Use Of Other Counts In The Charges As Propensity Evidence
August 28th, 2015

People v. Villatoro (2012) 54 Cal. 4th 1152, held that evidence of other sex crimes pursuant to EC § 1108 may be admitted even when the evidence consists of other sex crimes alleged as counts in the charging document. EC § 1108 and EC § 1109, which is the underlying statute for CC 852, are substantially identical and thus it may be permissible to use CC 852 regarding evidence of other crimes alleged as counts in the charging instrument.

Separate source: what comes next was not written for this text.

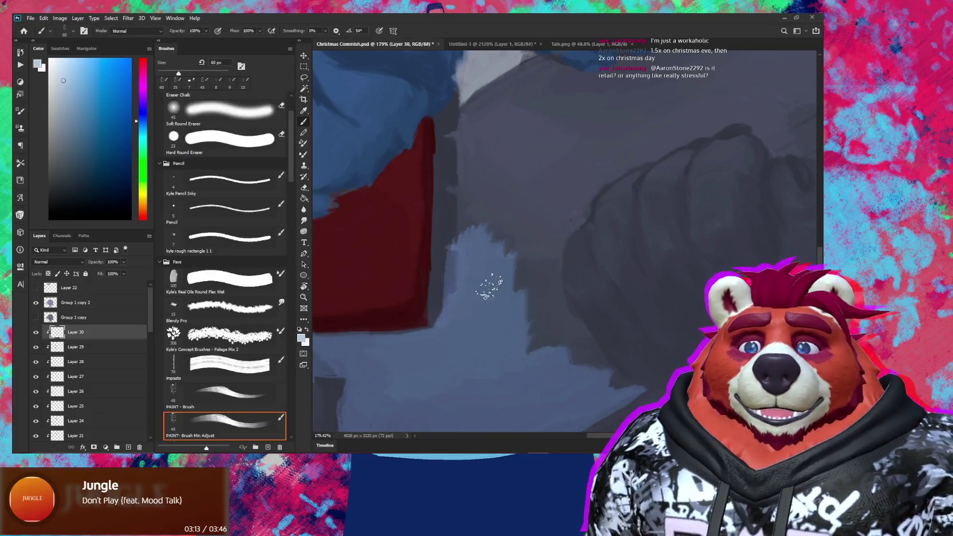
left_click_drag(535, 245, 567, 312)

However, if other counts are used for propensity, it is important that the jury not be instructed that the other counts can be proved by a mere preponderance of the evidence. (Id. at 1167-1168.) Using CC 852 unaltered when the only evidence of domestic violence consists of other counts in the charging document would confuse the jury because they would have to perform mental gymnastics to consider the evidence for purposes of using a preponderance of evidence standard but only convict the defendant of the counts if convinced beyond a reasonable doubt. In sum, CC 852 should be modified to instruct the jury that the other counts must be proved beyond a reasonable doubt.

Caveat: In Villatoro, the court stressed that the trial court should use its discretion under EC § 352 to determine whether the other charged offenses are dissimilar enough, or so remote or unconnected to each other, that admission of them for propensity evidence would be too prejudicial. (Id. at 1163.)